Although I was born over a decade later, I nonetheless found myself being swept along by commemorative coverage. My own sense of wonder is less at the event itself – my generation has grown up amid far more advanced orbital achievements – and more at the way it captivated the world. Young people in 1969 were obsessed by space, and astronauts were God.
The Moon landing was almost unbearably exciting. John Haines, 66, of Australia, remembered, aged 11, being prevented by a teacher from rushing home to watch. “I skidded through his legs shouting, ‘Sorry sir but I’ve got to see the landing!’” Craig Schwab, 64, of Glendale, New York, described “a state of childhood frenzy”, while Stephen Voce, 56, of Leicester, recalls being so excited “it brought on my asthma”.

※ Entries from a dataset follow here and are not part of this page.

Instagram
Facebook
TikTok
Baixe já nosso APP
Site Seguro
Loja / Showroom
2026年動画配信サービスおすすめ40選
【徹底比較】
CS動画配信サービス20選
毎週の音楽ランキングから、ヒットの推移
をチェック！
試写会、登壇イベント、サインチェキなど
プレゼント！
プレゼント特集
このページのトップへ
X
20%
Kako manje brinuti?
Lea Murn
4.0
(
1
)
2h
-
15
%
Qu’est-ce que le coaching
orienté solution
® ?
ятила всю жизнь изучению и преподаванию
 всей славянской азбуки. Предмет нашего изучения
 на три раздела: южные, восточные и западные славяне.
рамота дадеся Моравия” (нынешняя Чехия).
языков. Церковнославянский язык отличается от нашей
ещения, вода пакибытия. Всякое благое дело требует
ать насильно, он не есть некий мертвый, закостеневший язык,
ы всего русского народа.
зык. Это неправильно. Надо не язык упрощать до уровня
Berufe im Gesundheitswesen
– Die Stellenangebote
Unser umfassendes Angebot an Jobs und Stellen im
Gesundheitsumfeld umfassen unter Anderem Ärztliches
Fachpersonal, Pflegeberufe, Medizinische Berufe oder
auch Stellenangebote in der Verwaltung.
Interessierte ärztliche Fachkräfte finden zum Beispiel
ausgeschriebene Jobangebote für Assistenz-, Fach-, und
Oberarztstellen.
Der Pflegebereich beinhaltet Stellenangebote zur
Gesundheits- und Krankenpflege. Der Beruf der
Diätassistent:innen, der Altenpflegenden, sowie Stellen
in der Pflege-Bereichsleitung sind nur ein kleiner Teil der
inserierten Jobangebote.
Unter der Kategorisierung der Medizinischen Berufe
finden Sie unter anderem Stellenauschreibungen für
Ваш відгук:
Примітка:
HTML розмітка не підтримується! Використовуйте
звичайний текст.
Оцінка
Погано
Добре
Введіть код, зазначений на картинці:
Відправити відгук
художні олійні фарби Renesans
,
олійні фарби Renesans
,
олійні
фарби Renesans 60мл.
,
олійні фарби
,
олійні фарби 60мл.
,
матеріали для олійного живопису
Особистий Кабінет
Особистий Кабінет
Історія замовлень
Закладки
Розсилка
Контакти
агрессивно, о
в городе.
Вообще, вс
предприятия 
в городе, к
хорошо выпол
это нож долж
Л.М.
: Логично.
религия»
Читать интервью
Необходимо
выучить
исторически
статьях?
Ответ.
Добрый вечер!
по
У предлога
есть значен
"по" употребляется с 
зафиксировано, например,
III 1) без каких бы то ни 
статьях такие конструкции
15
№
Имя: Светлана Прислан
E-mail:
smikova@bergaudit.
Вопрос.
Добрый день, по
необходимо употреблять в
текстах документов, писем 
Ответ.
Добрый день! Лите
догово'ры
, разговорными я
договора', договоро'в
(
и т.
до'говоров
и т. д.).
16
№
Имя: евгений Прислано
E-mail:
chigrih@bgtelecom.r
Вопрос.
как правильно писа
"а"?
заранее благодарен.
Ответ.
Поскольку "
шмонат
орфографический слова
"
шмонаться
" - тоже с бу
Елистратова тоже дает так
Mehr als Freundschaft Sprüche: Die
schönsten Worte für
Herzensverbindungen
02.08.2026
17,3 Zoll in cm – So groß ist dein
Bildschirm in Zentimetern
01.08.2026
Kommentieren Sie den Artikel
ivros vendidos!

Today, it can be hard to remember a time in which young people were obsessed by something as remote from themselves, and their feelings and identities, as space. The talk of the town today at schools, on university campuses, and offices is more likely to be about gender identity, racial oppression and transphobia than about the wonders of science and the mind-boggling nature of human incursions into space.
An obsession with what’s wrong with society has replaced excitement at technological progress.
It’s not that there aren’t people devoted to science and space any more, as the battle between Elon Musk and Richard Branson to send commercial craft to Mars shows. But the sad fact is that millennials are more likely to have an asthma attack about the social rather than the solar system.